'Idol' Worship

FOX ADDS INSULTS, AUDIENCE INPUT, AND PAULA ABDUL TO THE TALENT-SEARCH GENRE

AMERICAN IDOL: THE SEARCH FOR A SUPERSTAR Fox, premieres June 11, 8:30 p.m.

Lately, Paula Abdul has been forced to tell it straight up. And it hasn’t always been fun. As one of three judges for Fox’s talent showdown American Idol, Abdul crisscrossed the country for almost a month, watching as hundreds of wannabe Britneys and Justins took the stage in hopes of landing prime-time exposure — and a recording contract. Then she told just about all of them to go home.

”No one is entitled to crush dreams,” she says, her voice cracking from the stress. ”But it’s our job to be honest.”

And if a little brutal honesty here and there yields the kind of gawkward viewing that made American’s U.K. forerunner — the ratings record-breaker Pop Idol — an unexpected phenomenon, so be it. Its success could help Fox lay claim to the biggest British pop-music import since…well, at least since the Spice Girls.

Unlike previous behind-the-music matchups, Idol allows viewers the chance to pick which contestants deserve the Top 40 glory. By the end of the show’s two-part premiere, Abdul and her two cojudges — music producer Randy Jackson and U.K. head of A&R at BMG Records Simon Cowell — will have whittled down the competition from thousands of applicants to 30 heart-on-their-sleeve hopefuls. For the next three weeks, the public decides — voting via a toll-free number — who should stay in the running. The contest culminates in a weeklong PR crusade of personal appearances and on-air appeals waged by the final two contestants. ”It becomes like a presidential campaign,” notes exec producer Nigel Lythgoe. ”Only with a bit more talent.”

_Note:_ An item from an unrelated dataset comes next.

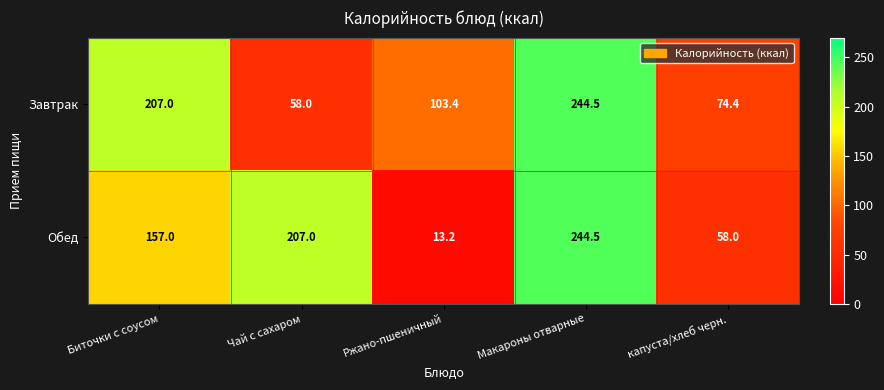

Rank the categories by Обед value from highest to lowest.

Макароны отварные, Чай с сахаром, Биточки с соусом, капуста/хлеб черн., Ржано-пшеничный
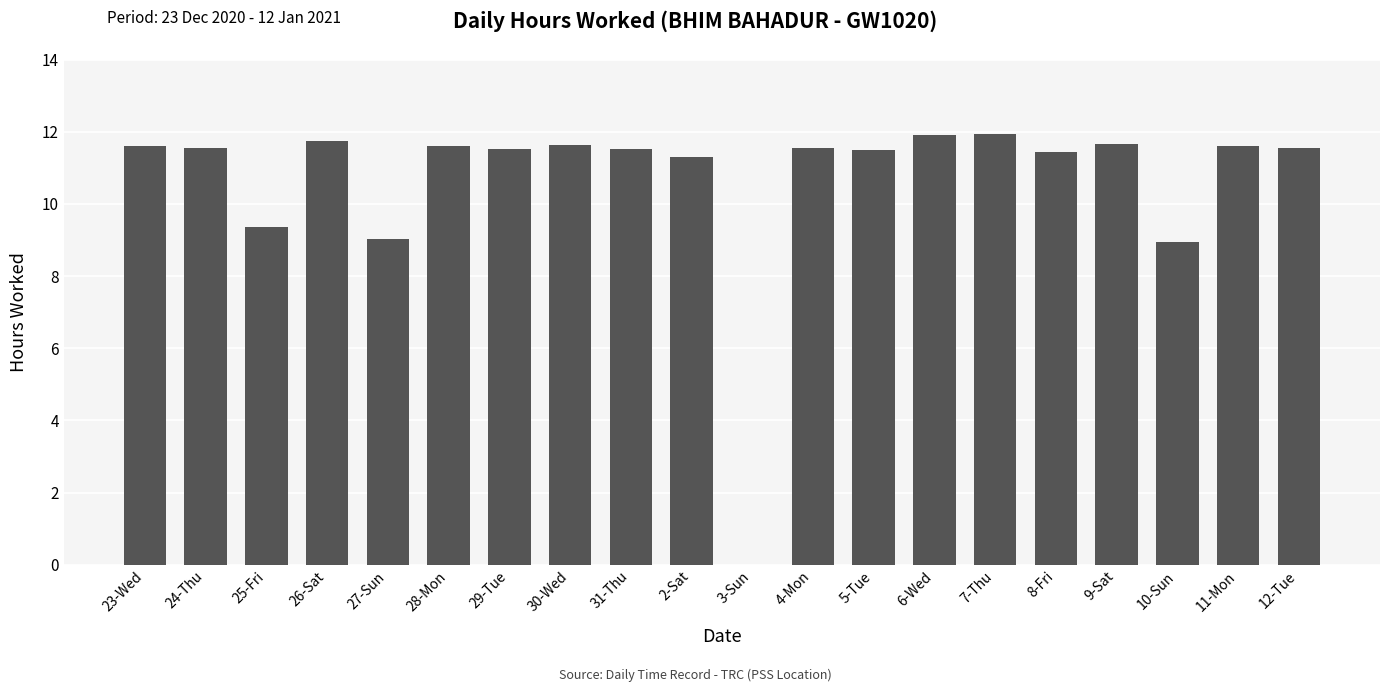

What is the change in value from 24-Thu to 27-Sun?

-2.5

Specifically, the kind of talent one wouldn’t find in O-Town. While Popstars and Making the Band churned out demographically pleasing pop combos, Idol is looking for a solo act — and one with a grasp of the classics. On Feb. 11, the current British champ, Will Young, 23, had the fastest-selling debut single in British history — take that, Beatles! — not by ‘ncorporating an ‘N Sync-like style but by recording the Milquetoast Streisand staple ”Evergreen.” (Three weeks later, he was knocked out of the top spot by the show’s runner-up, Gareth Gates, 17, who covered the Righteous Brothers’ ”Unchained Melody.”)

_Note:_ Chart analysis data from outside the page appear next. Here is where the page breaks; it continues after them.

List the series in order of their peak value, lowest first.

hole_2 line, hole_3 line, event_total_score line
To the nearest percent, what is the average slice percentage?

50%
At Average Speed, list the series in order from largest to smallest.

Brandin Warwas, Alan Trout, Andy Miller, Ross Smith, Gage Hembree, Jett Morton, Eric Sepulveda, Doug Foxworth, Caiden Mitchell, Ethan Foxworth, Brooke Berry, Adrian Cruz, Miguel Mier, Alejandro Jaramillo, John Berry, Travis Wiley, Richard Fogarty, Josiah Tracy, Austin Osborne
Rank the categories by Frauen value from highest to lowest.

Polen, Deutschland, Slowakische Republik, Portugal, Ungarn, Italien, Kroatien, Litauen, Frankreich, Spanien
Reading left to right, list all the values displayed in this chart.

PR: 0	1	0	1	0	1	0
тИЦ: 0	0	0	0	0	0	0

Aside from a knowledge of old-school songsmanship, Abdul and her cohorts are looking for that ”undeniable, undefinable ‘X factor,”’ she says. ”From the moment that they walk on stage, their presence [should be] compelling and they [should] have an air of confidence. Then you just hope and pray that when they open their mouth, that confidence matches their talent.”

If they don’t have the goods, contestants may need Prozac and a therapist waiting for them off stage. Part of Idol’s overseas success was thanks to the blunt on-camera assessments and dismissals dispensed by Cowell — or, as he’s known across the pond, ”Nasty Simon.” During his Stateside trip, ”he actually said to somebody, ‘You’re too fat,”’ says Lythgoe. ”And the American crew nearly passed out. We’re much tougher than any other talent show has been in the U.S.” Don’t worry — we think America can handle another British invasion. Just leave All Saints at home this time, okay?